Below is a block of entries; repeat exactly the lines starting at the line that contains "3) small marble strip (355,885,483,981)" and ending at the line that contains "9) marble tile (1069,265,1187,448)", both included.

### Object localization data
━━━━━━━━

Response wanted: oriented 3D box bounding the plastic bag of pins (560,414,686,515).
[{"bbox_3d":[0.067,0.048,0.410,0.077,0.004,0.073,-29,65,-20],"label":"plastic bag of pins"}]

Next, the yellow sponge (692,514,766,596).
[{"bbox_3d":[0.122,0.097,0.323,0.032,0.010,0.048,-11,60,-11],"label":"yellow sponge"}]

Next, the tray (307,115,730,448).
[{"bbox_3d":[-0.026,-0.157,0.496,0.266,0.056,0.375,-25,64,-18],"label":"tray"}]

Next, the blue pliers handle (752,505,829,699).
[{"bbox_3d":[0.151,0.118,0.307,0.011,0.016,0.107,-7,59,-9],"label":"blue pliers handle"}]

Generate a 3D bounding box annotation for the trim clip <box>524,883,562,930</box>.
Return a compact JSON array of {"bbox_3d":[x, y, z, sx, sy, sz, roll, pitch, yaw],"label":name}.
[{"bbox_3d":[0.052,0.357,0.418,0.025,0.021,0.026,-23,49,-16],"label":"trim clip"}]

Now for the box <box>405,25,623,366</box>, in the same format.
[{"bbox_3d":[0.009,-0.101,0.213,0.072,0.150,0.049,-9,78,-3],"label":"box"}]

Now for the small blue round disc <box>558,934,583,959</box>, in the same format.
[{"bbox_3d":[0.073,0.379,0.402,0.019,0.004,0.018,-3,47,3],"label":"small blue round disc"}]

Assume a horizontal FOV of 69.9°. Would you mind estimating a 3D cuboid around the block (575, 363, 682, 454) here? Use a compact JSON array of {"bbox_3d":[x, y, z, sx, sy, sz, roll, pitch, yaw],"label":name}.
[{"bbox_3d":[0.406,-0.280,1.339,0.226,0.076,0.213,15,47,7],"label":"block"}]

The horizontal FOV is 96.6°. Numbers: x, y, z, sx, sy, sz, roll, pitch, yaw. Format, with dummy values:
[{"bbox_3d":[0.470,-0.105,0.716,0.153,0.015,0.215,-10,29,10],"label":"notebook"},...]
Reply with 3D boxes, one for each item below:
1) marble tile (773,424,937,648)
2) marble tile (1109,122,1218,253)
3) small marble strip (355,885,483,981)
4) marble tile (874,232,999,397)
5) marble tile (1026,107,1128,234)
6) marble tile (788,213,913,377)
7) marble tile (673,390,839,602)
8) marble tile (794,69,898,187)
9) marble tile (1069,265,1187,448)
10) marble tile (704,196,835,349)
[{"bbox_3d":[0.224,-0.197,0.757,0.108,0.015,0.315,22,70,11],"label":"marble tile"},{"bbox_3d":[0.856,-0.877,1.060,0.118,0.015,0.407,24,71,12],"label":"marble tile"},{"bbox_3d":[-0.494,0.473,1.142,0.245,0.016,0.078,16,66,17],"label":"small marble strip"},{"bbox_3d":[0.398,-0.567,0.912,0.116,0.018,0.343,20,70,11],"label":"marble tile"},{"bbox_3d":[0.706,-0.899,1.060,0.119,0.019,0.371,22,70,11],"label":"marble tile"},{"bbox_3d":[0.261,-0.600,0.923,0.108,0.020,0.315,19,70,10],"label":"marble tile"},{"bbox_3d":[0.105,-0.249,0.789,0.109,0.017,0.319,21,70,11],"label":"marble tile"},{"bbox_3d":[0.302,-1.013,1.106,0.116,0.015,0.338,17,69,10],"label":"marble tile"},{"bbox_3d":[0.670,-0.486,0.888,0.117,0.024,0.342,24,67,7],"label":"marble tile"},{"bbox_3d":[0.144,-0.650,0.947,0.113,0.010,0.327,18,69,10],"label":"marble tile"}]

━━━━━━━━

### YOUR SOLUTION
3) small marble strip (355,885,483,981)
4) marble tile (874,232,999,397)
5) marble tile (1026,107,1128,234)
6) marble tile (788,213,913,377)
7) marble tile (673,390,839,602)
8) marble tile (794,69,898,187)
9) marble tile (1069,265,1187,448)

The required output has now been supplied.